▸ **EXERCISE GOAL**
Return the entries below exactly as written.

▸ **RECORDS FOR THE EXERCISE**
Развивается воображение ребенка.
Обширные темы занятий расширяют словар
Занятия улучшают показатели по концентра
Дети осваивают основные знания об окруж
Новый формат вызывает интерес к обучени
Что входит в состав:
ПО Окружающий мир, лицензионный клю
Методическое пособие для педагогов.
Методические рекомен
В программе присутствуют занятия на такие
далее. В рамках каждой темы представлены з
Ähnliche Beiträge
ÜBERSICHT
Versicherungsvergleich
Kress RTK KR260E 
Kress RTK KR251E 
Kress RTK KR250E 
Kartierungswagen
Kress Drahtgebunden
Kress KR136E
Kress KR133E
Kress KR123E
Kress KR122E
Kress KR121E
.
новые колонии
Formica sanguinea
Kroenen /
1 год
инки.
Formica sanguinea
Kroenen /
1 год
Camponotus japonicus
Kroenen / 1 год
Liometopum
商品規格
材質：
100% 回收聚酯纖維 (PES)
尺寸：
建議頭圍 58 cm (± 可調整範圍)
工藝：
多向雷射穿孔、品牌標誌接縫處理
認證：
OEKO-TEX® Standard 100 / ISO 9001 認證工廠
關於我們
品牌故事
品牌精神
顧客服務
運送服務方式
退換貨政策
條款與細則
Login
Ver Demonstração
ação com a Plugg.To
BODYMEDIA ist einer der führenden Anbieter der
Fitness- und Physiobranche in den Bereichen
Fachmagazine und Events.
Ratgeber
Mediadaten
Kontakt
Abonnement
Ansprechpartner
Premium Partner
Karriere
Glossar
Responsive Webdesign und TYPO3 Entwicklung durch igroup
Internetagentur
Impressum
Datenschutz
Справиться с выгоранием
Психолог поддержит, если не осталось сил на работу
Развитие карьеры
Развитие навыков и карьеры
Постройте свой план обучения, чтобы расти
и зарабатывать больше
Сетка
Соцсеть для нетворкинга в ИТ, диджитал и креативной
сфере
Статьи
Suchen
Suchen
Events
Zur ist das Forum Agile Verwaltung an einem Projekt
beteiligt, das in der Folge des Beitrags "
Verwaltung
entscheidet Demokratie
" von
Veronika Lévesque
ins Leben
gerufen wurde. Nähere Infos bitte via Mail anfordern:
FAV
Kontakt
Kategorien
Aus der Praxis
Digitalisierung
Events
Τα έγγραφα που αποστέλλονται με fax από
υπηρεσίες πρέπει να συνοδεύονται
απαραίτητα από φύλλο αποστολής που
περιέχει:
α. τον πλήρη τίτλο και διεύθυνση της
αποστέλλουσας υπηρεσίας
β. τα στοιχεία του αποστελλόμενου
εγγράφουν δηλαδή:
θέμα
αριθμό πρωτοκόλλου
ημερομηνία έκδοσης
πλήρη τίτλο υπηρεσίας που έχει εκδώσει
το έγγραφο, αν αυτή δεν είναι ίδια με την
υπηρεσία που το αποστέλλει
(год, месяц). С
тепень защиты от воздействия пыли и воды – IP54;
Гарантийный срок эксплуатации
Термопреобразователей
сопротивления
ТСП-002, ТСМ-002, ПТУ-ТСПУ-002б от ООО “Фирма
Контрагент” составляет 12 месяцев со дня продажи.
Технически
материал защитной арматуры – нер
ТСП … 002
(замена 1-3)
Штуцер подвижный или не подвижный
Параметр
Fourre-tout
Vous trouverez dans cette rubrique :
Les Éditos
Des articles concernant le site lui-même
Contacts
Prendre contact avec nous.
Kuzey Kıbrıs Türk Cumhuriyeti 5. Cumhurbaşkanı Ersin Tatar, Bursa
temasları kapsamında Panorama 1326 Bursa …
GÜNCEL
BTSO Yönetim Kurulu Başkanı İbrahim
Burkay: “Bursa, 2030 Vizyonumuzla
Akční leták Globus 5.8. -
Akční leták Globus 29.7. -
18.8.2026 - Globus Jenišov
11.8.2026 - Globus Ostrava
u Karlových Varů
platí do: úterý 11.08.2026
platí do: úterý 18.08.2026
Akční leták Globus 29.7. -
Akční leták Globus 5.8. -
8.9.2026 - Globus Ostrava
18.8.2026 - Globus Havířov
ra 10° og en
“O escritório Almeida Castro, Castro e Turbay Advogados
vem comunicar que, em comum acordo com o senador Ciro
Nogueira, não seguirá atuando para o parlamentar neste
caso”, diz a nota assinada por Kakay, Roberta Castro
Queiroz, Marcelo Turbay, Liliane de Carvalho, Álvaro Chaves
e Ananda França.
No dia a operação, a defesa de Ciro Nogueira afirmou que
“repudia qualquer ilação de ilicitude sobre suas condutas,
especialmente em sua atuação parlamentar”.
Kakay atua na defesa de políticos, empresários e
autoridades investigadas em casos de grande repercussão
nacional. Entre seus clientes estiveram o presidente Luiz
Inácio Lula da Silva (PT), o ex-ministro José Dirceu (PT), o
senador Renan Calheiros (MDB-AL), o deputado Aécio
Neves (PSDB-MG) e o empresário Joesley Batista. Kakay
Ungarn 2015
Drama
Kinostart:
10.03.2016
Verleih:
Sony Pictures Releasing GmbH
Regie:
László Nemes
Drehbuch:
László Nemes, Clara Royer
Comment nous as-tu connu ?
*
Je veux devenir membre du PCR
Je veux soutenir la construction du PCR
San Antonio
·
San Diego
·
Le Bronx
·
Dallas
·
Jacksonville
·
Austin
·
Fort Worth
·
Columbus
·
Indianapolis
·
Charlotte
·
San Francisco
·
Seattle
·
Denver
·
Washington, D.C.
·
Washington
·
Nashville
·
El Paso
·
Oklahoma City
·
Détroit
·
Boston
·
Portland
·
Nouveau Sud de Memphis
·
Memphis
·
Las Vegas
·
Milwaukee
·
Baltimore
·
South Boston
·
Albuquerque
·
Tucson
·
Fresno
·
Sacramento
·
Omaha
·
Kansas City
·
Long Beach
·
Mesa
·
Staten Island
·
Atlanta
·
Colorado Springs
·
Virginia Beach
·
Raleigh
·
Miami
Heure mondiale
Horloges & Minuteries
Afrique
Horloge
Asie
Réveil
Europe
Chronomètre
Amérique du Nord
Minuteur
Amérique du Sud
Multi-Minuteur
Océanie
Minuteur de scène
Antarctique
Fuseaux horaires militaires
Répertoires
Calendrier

▸ **ANSWER FOR THE TASK**
Развивается воображение ребенка.
Обширные темы занятий расширяют словар
Занятия улучшают показатели по концентра
Дети осваивают основные знания об окруж
Новый формат вызывает интерес к обучени
Что входит в состав:
ПО Окружающий мир, лицензионный клю
Методическое пособие для педагогов.
Методические рекомен
В программе присутствуют занятия на такие
далее. В рамках каждой темы представлены з
Ähnliche Beiträge
ÜBERSICHT
Versicherungsvergleich
Kress RTK KR260E 
Kress RTK KR251E 
Kress RTK KR250E 
Kartierungswagen
Kress Drahtgebunden
Kress KR136E
Kress KR133E
Kress KR123E
Kress KR122E
Kress KR121E
.
новые колонии
Formica sanguinea
Kroenen /
1 год
инки.
Formica sanguinea
Kroenen /
1 год
Camponotus japonicus
Kroenen / 1 год
Liometopum
商品規格
材質：
100% 回收聚酯纖維 (PES)
尺寸：
建議頭圍 58 cm (± 可調整範圍)
工藝：
多向雷射穿孔、品牌標誌接縫處理
認證：
OEKO-TEX® Standard 100 / ISO 9001 認證工廠
關於我們
品牌故事
品牌精神
顧客服務
運送服務方式
退換貨政策
條款與細則
Login
Ver Demonstração
ação com a Plugg.To
BODYMEDIA ist einer der führenden Anbieter der
Fitness- und Physiobranche in den Bereichen
Fachmagazine und Events.
Ratgeber
Mediadaten
Kontakt
Abonnement
Ansprechpartner
Premium Partner
Karriere
Glossar
Responsive Webdesign und TYPO3 Entwicklung durch igroup
Internetagentur
Impressum
Datenschutz
Справиться с выгоранием
Психолог поддержит, если не осталось сил на работу
Развитие карьеры
Развитие навыков и карьеры
Постройте свой план обучения, чтобы расти
и зарабатывать больше
Сетка
Соцсеть для нетворкинга в ИТ, диджитал и креативной
сфере
Статьи
Suchen
Suchen
Events
Zur ist das Forum Agile Verwaltung an einem Projekt
beteiligt, das in der Folge des Beitrags "
Verwaltung
entscheidet Demokratie
" von
Veronika Lévesque
ins Leben
gerufen wurde. Nähere Infos bitte via Mail anfordern:
FAV
Kontakt
Kategorien
Aus der Praxis
Digitalisierung
Events
Τα έγγραφα που αποστέλλονται με fax από
υπηρεσίες πρέπει να συνοδεύονται
απαραίτητα από φύλλο αποστολής που
περιέχει:
α. τον πλήρη τίτλο και διεύθυνση της
αποστέλλουσας υπηρεσίας
β. τα στοιχεία του αποστελλόμενου
εγγράφουν δηλαδή:
θέμα
αριθμό πρωτοκόλλου
ημερομηνία έκδοσης
πλήρη τίτλο υπηρεσίας που έχει εκδώσει
το έγγραφο, αν αυτή δεν είναι ίδια με την
υπηρεσία που το αποστέλλει
(год, месяц). С
тепень защиты от воздействия пыли и воды – IP54;
Гарантийный срок эксплуатации
Термопреобразователей
сопротивления
ТСП-002, ТСМ-002, ПТУ-ТСПУ-002б от ООО “Фирма
Контрагент” составляет 12 месяцев со дня продажи.
Технически
материал защитной арматуры – нер
ТСП … 002
(замена 1-3)
Штуцер подвижный или не подвижный
Параметр
Fourre-tout
Vous trouverez dans cette rubrique :
Les Éditos
Des articles concernant le site lui-même
Contacts
Prendre contact avec nous.
Kuzey Kıbrıs Türk Cumhuriyeti 5. Cumhurbaşkanı Ersin Tatar, Bursa
temasları kapsamında Panorama 1326 Bursa …
GÜNCEL
BTSO Yönetim Kurulu Başkanı İbrahim
Burkay: “Bursa, 2030 Vizyonumuzla
Akční leták Globus 5.8. -
Akční leták Globus 29.7. -
18.8.2026 - Globus Jenišov
11.8.2026 - Globus Ostrava
u Karlových Varů
platí do: úterý 11.08.2026
platí do: úterý 18.08.2026
Akční leták Globus 29.7. -
Akční leták Globus 5.8. -
8.9.2026 - Globus Ostrava
18.8.2026 - Globus Havířov
ra 10° og en
“O escritório Almeida Castro, Castro e Turbay Advogados
vem comunicar que, em comum acordo com o senador Ciro
Nogueira, não seguirá atuando para o parlamentar neste
caso”, diz a nota assinada por Kakay, Roberta Castro
Queiroz, Marcelo Turbay, Liliane de Carvalho, Álvaro Chaves
e Ananda França.
No dia a operação, a defesa de Ciro Nogueira afirmou que
“repudia qualquer ilação de ilicitude sobre suas condutas,
especialmente em sua atuação parlamentar”.
Kakay atua na defesa de políticos, empresários e
autoridades investigadas em casos de grande repercussão
nacional. Entre seus clientes estiveram o presidente Luiz
Inácio Lula da Silva (PT), o ex-ministro José Dirceu (PT), o
senador Renan Calheiros (MDB-AL), o deputado Aécio
Neves (PSDB-MG) e o empresário Joesley Batista. Kakay
Ungarn 2015
Drama
Kinostart:
10.03.2016
Verleih:
Sony Pictures Releasing GmbH
Regie:
László Nemes
Drehbuch:
László Nemes, Clara Royer
Comment nous as-tu connu ?
*
Je veux devenir membre du PCR
Je veux soutenir la construction du PCR
San Antonio
·
San Diego
·
Le Bronx
·
Dallas
·
Jacksonville
·
Austin
·
Fort Worth
·
Columbus
·
Indianapolis
·
Charlotte
·
San Francisco
·
Seattle
·
Denver
·
Washington, D.C.
·
Washington
·
Nashville
·
El Paso
·
Oklahoma City
·
Détroit
·
Boston
·
Portland
·
Nouveau Sud de Memphis
·
Memphis
·
Las Vegas
·
Milwaukee
·
Baltimore
·
South Boston
·
Albuquerque
·
Tucson
·
Fresno
·
Sacramento
·
Omaha
·
Kansas City
·
Long Beach
·
Mesa
·
Staten Island
·
Atlanta
·
Colorado Springs
·
Virginia Beach
·
Raleigh
·
Miami
Heure mondiale
Horloges & Minuteries
Afrique
Horloge
Asie
Réveil
Europe
Chronomètre
Amérique du Nord
Minuteur
Amérique du Sud
Multi-Minuteur
Océanie
Minuteur de scène
Antarctique
Fuseaux horaires militaires
Répertoires
Calendrier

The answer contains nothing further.